Another industry leader part of the expert panel was OpenAI’s Rod Solaimani, Head of Policy and Partnerships for the Middle East, North Africa, and Central Asia. Joined by Mohannad Abuissa, Cisco's Director of Solutions Engineering and CTO for MEA-TRC; and Mohamed Taha Benssiba, Head of AI for the Middle East and Africa at Oracle, Solaimani discussed Artificial General Intelligence (AGI) – a system capable of reasoning, learning, and creating across any domain with human-level understanding.

Solaimani share: “The UAE has really been the thought partner that’s allowed us to build on this idea of how AGI can benefit all of humanity. From Stargate to OpenAI for Countries – it’s about taking that technology and making it accessible, impactful, and meaningful in people’s lives. AGI should benefit all of humanity – but for many countries, there’s a phrase, ‘infrastructure is destiny’. We can’t do it as one company, or even as a group of companies. Because AGI has become a multi-company, multi-government undertaking.”

AI Transforming Education, But Not Replacing Human-to-Human Communication

AI’s role in transforming education systems was one of the many pressing topics analysed, from personalised learning and automated curriculum design to preparing future talent for AI economies. During the session titled “Reimagining Education”, Professor Ekaterina Kochmar from the Mohamed bin Zayed University of Artificial Intelligence (MBZUAI) revealed how AI tools are empowering teachers while creating greater human connections.

Professor Kochmar elaborated: “AI is here to help humans.
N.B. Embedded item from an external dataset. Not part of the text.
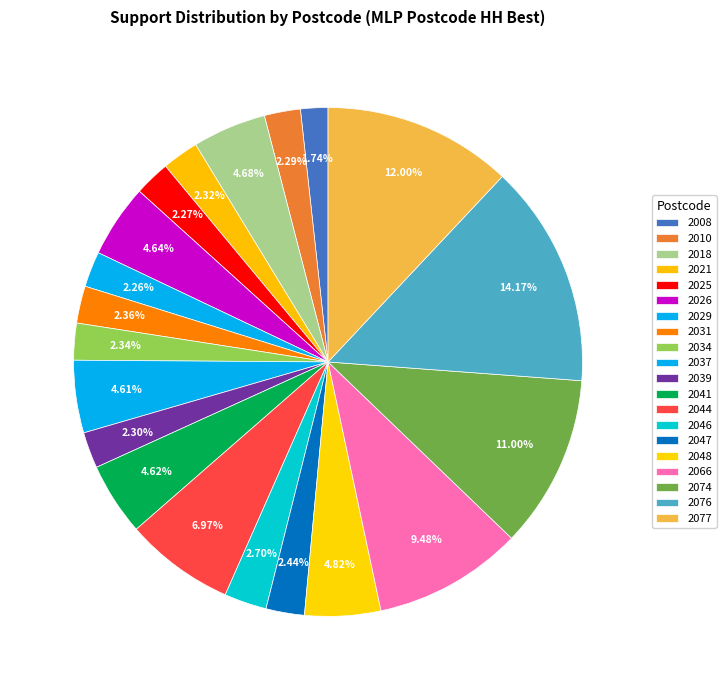

The 2037 slice represents 5% of the pie. True or false?

True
It’s here to help students, help teachers – and we are not building it to replace educators. Communication on a human-to-human level is very important because this creates a very productive, collaborative environment where we can introduce AI tools into the everyday lives of teachers and students.”

The GITEX GLOBAL conference programme converges its largest, most formidable lineup of ministers, policymakers, tech CEOs, founders, and investors, spanning multiple summits on AI geopolitics & sovereignty, quantum frontiers, cross-sector use cases, investment priorities, and cyber resilience in the age of AI.